*Exercise aim*
Show every line below where "middle" appears.

*Records to use*
☆ ☆ ☆

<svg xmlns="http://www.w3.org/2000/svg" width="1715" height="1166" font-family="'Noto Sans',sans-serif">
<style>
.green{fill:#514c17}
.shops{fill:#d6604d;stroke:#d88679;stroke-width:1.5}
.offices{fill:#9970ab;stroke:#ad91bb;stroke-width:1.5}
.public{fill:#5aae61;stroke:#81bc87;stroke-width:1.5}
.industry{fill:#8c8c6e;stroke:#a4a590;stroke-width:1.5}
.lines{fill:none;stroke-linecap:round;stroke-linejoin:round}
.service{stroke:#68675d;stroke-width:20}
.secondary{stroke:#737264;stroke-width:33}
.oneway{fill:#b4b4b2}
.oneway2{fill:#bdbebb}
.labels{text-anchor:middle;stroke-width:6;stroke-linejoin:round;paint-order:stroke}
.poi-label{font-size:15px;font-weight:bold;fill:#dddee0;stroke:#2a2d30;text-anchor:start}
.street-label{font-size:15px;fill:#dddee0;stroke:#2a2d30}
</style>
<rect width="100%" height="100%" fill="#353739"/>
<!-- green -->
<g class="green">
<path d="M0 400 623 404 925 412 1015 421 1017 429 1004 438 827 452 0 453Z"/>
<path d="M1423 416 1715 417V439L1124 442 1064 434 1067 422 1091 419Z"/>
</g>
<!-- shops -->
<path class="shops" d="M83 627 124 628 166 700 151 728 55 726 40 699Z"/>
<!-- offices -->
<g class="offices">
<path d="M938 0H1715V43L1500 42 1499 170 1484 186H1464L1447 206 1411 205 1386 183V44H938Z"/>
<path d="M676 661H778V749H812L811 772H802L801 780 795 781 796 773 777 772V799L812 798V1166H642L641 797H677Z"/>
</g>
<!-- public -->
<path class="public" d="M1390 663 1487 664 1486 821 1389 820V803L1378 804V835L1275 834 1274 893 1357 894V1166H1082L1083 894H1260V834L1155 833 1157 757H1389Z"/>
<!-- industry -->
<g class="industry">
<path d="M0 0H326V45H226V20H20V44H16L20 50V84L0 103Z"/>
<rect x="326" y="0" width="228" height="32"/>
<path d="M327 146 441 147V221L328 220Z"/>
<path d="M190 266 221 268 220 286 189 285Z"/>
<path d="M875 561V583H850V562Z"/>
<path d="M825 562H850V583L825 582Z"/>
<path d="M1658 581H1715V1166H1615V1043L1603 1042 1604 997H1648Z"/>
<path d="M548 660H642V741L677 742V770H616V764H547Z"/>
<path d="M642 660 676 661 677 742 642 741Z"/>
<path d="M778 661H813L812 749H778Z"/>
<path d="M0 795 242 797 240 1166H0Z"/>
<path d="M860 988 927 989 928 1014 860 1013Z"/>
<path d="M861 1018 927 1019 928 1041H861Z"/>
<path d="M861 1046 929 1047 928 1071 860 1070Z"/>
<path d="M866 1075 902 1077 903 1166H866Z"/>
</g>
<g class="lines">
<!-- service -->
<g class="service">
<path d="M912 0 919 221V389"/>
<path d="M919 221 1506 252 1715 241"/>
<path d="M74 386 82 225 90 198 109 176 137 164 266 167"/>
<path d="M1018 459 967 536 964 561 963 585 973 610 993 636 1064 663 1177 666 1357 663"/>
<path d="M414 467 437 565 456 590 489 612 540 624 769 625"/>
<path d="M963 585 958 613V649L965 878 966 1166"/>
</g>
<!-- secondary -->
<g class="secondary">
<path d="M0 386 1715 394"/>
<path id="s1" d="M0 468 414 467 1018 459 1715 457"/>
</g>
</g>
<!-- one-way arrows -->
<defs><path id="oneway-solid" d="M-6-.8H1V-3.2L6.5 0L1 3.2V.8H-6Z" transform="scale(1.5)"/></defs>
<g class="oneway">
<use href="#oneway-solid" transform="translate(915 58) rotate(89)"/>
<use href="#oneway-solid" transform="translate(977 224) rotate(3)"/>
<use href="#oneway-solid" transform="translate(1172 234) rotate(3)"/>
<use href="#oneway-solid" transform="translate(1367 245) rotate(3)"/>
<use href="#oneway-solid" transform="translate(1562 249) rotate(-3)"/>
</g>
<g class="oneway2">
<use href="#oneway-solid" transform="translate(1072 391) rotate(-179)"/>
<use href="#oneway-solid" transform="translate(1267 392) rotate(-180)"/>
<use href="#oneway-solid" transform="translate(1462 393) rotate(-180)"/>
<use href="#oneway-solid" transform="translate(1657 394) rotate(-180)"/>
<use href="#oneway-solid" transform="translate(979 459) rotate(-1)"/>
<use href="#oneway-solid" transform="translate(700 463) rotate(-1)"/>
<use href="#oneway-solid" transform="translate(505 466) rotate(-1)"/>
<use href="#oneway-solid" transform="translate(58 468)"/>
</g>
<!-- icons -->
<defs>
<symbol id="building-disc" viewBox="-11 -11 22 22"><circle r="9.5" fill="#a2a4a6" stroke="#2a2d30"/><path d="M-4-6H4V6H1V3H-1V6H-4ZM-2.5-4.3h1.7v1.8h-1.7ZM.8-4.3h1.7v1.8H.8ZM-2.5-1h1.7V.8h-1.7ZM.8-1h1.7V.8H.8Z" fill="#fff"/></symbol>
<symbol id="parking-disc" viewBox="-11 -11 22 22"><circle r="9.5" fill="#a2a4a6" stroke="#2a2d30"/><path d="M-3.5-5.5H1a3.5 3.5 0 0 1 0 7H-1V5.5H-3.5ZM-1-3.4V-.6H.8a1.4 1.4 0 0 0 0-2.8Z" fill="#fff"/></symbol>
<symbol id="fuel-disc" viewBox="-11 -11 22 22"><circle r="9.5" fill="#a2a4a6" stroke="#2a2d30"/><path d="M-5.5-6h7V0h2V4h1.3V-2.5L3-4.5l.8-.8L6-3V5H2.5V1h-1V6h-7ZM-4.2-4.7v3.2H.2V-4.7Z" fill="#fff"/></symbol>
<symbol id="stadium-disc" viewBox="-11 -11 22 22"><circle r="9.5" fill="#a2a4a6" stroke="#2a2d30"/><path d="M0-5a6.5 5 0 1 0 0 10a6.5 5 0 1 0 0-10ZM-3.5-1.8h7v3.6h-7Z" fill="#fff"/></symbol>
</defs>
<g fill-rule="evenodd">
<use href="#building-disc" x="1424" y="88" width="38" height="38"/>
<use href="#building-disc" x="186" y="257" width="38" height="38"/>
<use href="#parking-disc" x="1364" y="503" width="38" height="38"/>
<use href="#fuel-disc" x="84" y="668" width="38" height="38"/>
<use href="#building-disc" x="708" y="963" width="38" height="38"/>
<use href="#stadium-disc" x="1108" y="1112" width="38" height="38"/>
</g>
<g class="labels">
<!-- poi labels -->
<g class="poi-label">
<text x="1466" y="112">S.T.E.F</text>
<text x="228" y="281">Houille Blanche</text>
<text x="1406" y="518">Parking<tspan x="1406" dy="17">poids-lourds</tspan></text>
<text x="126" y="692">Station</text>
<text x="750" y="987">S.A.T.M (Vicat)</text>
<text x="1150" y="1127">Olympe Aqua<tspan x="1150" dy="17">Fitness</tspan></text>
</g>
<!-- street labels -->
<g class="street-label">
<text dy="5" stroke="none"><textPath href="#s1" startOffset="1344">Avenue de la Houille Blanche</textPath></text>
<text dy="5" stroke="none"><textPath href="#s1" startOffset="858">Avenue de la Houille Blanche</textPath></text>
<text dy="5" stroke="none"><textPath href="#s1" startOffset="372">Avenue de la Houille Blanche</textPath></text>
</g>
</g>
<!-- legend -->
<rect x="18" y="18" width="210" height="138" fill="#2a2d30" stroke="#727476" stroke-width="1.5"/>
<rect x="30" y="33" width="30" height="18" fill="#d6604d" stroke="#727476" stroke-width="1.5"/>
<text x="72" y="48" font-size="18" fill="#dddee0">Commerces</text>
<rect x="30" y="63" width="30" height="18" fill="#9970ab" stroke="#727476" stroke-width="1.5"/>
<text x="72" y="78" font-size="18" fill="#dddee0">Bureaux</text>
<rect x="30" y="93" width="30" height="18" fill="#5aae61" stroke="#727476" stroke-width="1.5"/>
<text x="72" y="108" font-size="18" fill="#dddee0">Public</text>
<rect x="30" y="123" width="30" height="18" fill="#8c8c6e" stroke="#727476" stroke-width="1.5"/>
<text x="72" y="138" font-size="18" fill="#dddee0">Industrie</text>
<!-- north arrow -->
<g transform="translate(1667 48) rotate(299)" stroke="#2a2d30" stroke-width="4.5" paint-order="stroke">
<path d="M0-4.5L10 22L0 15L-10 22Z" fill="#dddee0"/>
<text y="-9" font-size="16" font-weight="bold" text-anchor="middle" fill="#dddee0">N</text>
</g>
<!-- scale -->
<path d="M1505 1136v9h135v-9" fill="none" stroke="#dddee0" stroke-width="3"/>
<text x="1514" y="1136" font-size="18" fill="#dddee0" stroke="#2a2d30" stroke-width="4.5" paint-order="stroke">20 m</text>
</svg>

☆ ☆ ☆

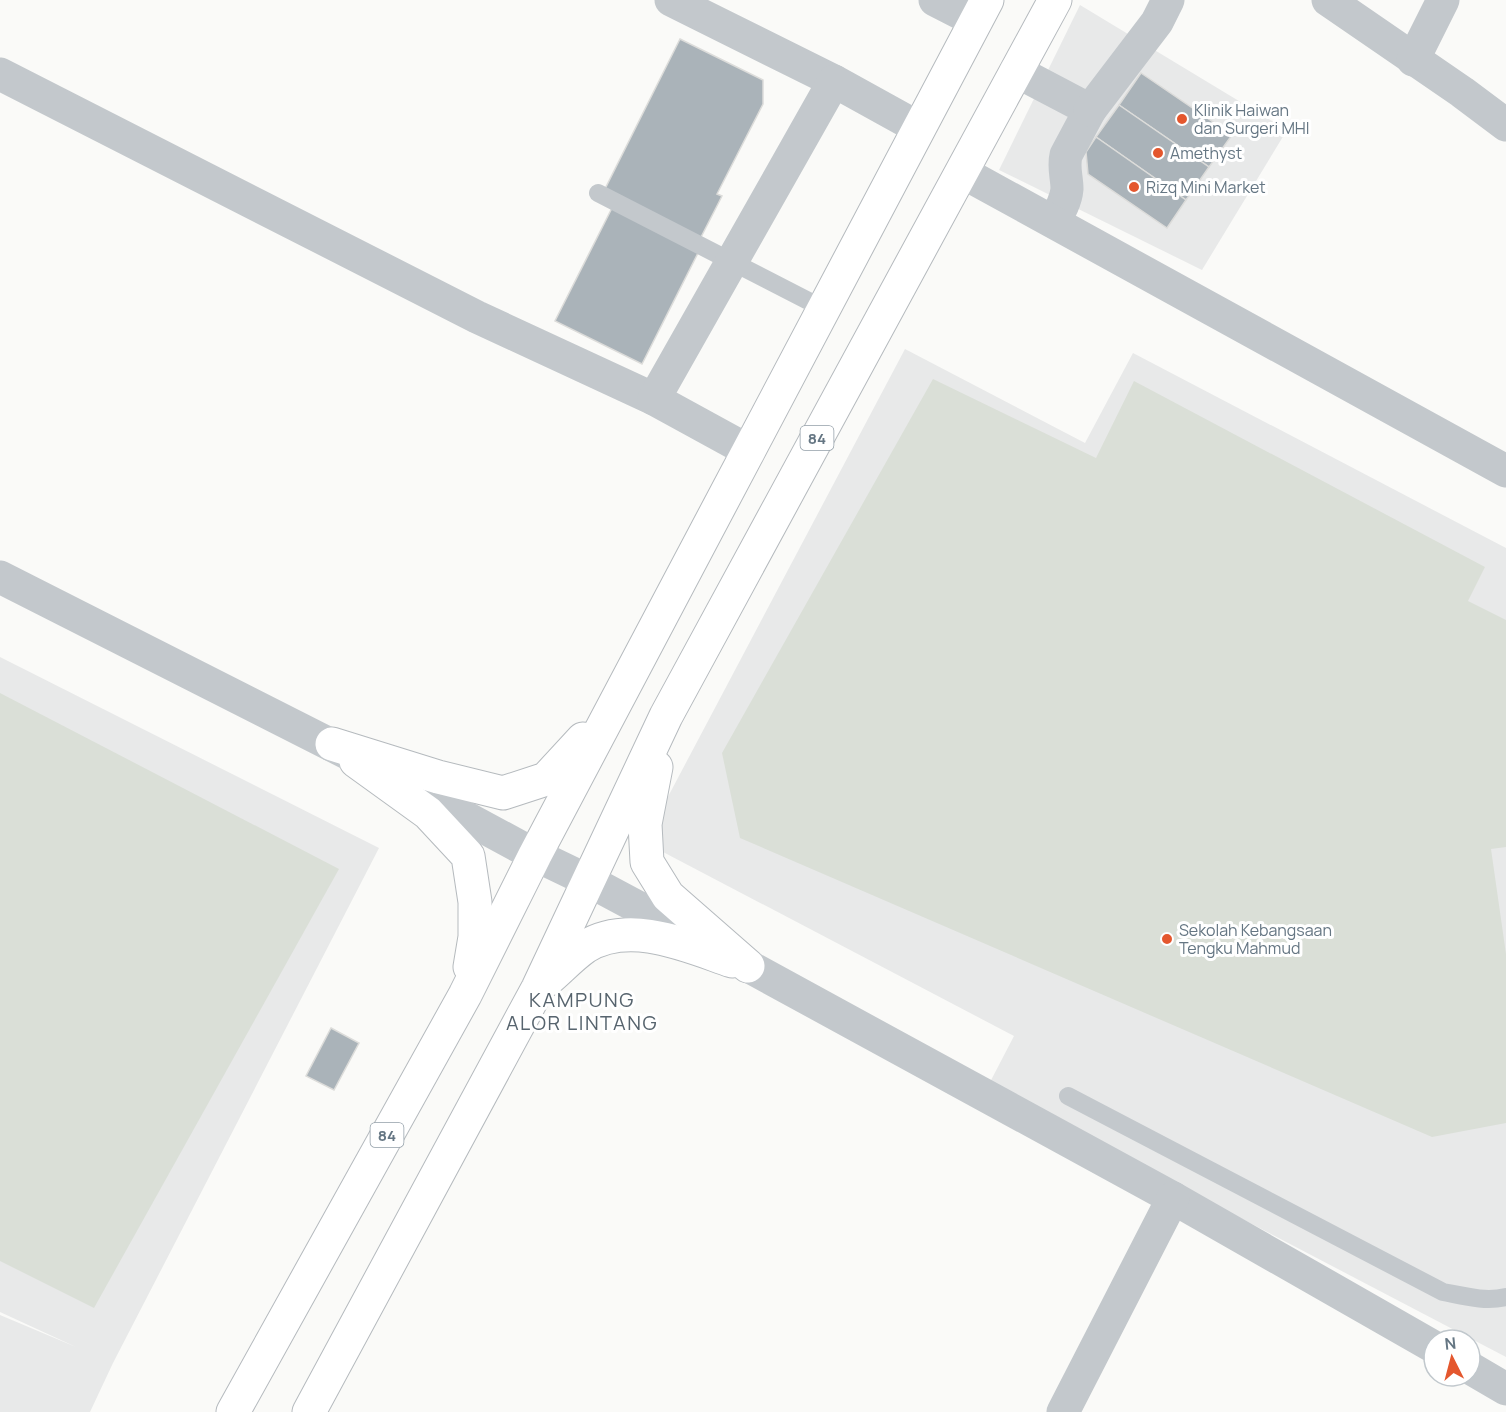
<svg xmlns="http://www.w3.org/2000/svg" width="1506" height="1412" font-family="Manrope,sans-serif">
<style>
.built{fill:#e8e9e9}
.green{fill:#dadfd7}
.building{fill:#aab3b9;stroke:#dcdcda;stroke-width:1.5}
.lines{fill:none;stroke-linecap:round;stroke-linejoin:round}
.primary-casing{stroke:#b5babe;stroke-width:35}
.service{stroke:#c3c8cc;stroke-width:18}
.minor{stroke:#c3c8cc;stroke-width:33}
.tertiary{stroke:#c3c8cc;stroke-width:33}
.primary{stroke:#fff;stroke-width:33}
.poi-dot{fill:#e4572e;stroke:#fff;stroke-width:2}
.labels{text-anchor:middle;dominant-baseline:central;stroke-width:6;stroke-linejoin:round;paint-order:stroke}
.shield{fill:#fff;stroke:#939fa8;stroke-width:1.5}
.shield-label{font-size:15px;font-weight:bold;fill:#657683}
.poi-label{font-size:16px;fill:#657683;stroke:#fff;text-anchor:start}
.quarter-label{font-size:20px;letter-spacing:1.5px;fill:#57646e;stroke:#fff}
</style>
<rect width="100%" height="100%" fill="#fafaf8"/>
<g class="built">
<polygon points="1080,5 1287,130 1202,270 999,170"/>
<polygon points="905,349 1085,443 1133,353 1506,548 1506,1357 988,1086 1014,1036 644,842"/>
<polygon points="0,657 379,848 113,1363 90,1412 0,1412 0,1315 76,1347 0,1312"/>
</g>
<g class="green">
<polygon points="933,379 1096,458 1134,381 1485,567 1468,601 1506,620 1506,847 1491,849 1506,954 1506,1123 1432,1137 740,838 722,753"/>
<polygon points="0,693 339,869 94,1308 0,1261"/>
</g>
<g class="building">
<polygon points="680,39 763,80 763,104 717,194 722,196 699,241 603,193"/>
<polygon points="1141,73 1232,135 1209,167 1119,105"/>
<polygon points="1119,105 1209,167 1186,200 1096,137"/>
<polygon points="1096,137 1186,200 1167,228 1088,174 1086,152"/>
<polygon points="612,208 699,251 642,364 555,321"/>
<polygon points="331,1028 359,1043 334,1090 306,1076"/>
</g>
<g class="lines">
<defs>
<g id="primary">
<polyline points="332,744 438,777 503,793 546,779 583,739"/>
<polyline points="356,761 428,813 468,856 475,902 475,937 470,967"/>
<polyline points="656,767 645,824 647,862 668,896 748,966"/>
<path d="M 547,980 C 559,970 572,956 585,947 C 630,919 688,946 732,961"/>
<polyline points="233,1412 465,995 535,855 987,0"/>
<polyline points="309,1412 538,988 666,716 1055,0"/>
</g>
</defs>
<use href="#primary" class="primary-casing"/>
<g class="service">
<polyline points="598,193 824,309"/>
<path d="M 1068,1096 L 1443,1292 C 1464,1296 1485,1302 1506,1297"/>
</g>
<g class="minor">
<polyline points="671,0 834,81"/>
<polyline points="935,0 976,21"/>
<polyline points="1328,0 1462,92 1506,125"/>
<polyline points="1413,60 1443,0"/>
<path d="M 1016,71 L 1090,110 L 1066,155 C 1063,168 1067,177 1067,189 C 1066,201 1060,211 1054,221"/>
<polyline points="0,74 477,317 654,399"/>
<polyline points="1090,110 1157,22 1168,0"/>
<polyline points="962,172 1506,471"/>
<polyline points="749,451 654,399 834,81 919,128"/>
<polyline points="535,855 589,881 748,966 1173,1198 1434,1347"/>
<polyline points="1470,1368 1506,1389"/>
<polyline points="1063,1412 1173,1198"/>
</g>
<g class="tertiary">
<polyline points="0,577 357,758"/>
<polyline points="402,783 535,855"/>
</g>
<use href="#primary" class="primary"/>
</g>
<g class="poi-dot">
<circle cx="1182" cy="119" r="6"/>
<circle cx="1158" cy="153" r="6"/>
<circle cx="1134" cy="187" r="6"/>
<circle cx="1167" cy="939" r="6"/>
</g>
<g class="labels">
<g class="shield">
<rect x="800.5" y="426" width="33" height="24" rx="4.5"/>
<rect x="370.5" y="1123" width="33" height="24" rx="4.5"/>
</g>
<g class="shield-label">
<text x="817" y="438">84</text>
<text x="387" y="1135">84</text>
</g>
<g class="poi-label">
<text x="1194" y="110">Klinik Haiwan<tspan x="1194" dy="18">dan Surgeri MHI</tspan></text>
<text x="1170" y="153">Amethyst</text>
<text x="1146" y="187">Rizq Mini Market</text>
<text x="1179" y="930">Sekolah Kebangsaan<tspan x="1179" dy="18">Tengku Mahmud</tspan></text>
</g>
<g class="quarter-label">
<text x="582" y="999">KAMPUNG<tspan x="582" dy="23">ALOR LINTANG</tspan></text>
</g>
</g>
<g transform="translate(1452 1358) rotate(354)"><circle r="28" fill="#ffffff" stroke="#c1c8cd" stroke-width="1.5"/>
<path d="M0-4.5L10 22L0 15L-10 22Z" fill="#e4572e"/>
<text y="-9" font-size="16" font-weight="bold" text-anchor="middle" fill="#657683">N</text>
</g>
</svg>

☆ ☆ ☆

*Answer section*
.labels{text-anchor:middle;stroke-width:6;stroke-linejoin:round;paint-order:stroke}
<text y="-9" font-size="16" font-weight="bold" text-anchor="middle" fill="#dddee0">N</text>
.labels{text-anchor:middle;dominant-baseline:central;stroke-width:6;stroke-linejoin:round;paint-order:stroke}
<text y="-9" font-size="16" font-weight="bold" text-anchor="middle" fill="#657683">N</text>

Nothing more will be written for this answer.